# Cabomba roots growing on stem



## loachlady5 (Dec 9, 2007)

I haven't had this happen w/ cabomba. Is it just on the bottom portion of the plant? Sometimes the bottom portions don't get as much light if they're bunched together. When I have too many roots on a stem plant, I pull them off and sometimes a leaf grows there in its place. Sometimes the roots just come back and I pull them off. I think that stem plants are more likely to send out roots if they are blocked from light (hence the lower parts rooting more).


----------



## mcd19 (Apr 30, 2007)

This is a normal occurrence with many stem plants. It is OK to just pinch off the roots that are growing off the stems, it will not harm the plant. Some people don't mind the look of aerial roots but I too remove them because I like the cleaner look.


----------



## hvuong (Nov 16, 2007)

I have this same problem and i dont like how it looks, if the roots touch the substrate will it anchor to it and possibly drag it down?


----------



## lauraleellbp (Feb 3, 2008)

hvuong said:


> I have this same problem and i dont like how it looks, if the roots touch the substrate will it anchor to it and possibly drag it down?


Yes. You could trim the roots, or simply trim the top and replant... Cabomba in my tanks always does the same thing.


----------



## legomaniac89 (Mar 16, 2008)

It's just a natural thing stem plants do. Sending down more roots from the nodes in the stem helps them gather more nutrients from the substrate and keep them more stable. Usually they only form towards the bottom of the plant.

If the plants begins to grow sideways, it will most likely send out a bunch of anchor roots from the stem to keep it more stable in its awkward position. I've noticed this in my Rotala rotundifolia in my tank.

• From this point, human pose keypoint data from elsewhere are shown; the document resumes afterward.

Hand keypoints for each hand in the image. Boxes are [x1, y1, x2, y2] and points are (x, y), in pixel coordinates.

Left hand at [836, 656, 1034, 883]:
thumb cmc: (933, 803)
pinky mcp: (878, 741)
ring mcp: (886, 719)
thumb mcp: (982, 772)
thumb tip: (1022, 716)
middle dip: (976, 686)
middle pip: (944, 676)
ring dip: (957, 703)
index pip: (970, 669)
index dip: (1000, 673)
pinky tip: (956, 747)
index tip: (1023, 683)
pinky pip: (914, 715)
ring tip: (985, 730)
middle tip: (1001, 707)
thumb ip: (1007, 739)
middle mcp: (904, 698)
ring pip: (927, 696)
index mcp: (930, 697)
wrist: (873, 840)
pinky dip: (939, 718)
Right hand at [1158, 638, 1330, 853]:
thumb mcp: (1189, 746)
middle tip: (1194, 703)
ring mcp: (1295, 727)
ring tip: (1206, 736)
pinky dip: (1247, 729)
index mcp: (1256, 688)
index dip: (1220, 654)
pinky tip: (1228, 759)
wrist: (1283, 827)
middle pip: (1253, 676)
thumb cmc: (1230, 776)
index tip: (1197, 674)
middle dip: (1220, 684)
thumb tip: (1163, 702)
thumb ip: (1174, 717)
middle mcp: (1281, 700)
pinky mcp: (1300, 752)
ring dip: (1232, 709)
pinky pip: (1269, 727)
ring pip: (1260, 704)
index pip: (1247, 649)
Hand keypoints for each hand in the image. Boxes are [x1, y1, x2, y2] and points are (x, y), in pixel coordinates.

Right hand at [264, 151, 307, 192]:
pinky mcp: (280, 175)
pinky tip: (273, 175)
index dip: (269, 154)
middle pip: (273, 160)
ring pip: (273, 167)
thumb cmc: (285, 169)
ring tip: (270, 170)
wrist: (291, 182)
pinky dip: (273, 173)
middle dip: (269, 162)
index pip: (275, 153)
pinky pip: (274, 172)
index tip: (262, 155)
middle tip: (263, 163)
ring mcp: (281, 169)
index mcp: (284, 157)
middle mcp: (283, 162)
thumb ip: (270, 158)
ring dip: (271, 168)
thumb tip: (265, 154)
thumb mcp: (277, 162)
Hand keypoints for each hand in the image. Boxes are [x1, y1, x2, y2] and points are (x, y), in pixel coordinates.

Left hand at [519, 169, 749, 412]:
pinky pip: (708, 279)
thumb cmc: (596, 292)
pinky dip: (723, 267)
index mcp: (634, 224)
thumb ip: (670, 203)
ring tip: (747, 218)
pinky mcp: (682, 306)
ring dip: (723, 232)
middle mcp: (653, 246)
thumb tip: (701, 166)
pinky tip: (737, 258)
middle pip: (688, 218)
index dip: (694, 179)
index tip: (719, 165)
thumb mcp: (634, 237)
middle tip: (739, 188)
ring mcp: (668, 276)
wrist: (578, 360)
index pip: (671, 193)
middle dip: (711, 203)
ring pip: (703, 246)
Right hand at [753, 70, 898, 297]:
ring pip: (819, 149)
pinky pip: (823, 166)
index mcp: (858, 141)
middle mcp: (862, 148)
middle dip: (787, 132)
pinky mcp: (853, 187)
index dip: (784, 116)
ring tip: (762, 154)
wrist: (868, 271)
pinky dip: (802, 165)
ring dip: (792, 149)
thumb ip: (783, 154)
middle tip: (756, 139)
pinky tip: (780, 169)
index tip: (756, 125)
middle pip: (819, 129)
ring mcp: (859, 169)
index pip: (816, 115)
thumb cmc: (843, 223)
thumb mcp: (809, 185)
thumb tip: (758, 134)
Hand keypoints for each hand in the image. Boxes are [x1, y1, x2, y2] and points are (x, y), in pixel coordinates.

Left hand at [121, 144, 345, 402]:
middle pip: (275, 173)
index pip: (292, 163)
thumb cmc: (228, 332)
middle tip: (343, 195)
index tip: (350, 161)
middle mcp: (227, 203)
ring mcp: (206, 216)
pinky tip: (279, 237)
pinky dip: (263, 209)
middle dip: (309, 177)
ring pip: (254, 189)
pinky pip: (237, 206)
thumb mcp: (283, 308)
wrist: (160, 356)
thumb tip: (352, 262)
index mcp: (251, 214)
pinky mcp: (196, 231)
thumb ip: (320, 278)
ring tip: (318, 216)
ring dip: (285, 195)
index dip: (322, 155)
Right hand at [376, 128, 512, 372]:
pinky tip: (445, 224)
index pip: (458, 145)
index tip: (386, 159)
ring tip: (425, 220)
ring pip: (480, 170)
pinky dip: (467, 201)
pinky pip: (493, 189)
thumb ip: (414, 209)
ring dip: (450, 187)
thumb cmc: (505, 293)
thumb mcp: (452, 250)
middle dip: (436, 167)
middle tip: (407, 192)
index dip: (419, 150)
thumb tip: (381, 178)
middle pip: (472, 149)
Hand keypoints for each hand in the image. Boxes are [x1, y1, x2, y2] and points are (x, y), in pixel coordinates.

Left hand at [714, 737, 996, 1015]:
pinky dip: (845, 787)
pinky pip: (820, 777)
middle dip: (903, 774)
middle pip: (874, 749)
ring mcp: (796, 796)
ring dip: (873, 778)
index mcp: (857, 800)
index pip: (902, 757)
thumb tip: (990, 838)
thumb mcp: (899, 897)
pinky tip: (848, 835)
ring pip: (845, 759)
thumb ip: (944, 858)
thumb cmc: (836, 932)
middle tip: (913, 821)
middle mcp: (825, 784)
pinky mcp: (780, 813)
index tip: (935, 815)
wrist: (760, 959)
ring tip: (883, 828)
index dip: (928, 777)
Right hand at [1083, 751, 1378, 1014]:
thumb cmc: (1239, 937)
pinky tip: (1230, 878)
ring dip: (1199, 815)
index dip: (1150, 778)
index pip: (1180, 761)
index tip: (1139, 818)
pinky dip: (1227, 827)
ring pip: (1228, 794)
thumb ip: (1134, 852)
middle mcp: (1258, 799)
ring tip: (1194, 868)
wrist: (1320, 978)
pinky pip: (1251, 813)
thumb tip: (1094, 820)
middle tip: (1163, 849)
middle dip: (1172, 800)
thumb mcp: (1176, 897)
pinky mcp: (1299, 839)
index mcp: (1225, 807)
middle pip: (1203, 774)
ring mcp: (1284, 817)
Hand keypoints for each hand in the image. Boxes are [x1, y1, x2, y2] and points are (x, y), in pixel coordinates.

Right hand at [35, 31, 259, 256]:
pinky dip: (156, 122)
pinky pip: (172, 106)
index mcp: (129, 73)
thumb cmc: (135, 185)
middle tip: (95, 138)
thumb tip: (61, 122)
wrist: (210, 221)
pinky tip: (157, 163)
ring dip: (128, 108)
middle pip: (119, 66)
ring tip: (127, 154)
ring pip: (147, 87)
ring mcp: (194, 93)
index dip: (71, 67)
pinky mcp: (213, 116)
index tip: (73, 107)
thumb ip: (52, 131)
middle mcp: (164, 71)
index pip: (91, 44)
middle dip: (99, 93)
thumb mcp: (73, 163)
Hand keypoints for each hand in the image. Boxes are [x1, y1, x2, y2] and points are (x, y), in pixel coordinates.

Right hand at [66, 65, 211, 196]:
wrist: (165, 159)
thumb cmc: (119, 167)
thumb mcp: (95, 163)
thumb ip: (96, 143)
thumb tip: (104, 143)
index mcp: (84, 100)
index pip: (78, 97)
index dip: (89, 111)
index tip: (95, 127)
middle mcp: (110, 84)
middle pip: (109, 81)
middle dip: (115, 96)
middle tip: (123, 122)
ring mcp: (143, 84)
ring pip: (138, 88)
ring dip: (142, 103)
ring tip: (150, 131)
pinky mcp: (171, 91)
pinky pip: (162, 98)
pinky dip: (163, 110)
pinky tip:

You can pinch or trim the roots if you want, it won't harm the plant at all. When the roots hit the substrate, the roots will keep growing and won't drag the plant down with it, at least they shouldn't. I've never seen it happen but I can assume.


----------



## hvuong (Nov 16, 2007)

Well i haven't started dosing any fertilizer in my tank yet since im still working on planting it. Do you think this has to do with the extra roots, since the cabomba is growing extra stems to get more nutrients.


----------



## tallerin (Mar 20, 2008)

Not an expert on plants but I have some Ludwigia Peruensis and Ludwigia repens that never had roots while useing what I had for fertilizer. I stopped useing the fertilizer tablets I had and both have tons of roots on them now. There not towards the tops like on your cabomba but from the middle to the bottom I just removed the middle and leave the bottom as they are going into the substrate and seemto help out keeping them in place (haven't seen them knocked out yet from my fish).


----------



## legomaniac89 (Mar 16, 2008)

hvuong, in the cabomba pic, it looks like it was growing sideways? Had it bent over when it reached the surface. If so this is the reason for the roots. They are just anchor roots to keep the plant stable in its awkward position. This (I don't think) has anything to do with not enough nutrients, it's just keeping itself stable.


----------



## eyebeatbadgers (Aug 6, 2007)

Even with full EI dosing, these roots will still appear along the entire length of most stem plants.


----------



## 9am53 (Jan 23, 2008)

i used to have a big bunch of cabomba with like 8 stems coming from it, I was dosing EI and having major problems with algae AND these roots, I got rid of the cabomba, or so I thought, only to find that it came back, I must have missed a little bit, and it grew back. I since then have modified my dosing regimen, and magically my algae AND my cabomba roots have disappeared. Assuming that this is not magic, the things that have changed and led to my cabomba roots disappearing are:

1) I have proper nutrient levels now
2) i have fewer stems now, only 3
3) this one I think is most important, before I was letting the plant grow tall, now I dont let it get past maybe 10-12 inches tall, this seems to keep the plant growing up. Once it gets near the top they always seemed to bend over and drop roots...keeping them short really seems to help

I feel your pain, the roots were why I tried to get rid of it in the first place, but now that its growing nicely, and without roots, I am happy to have it again.


----------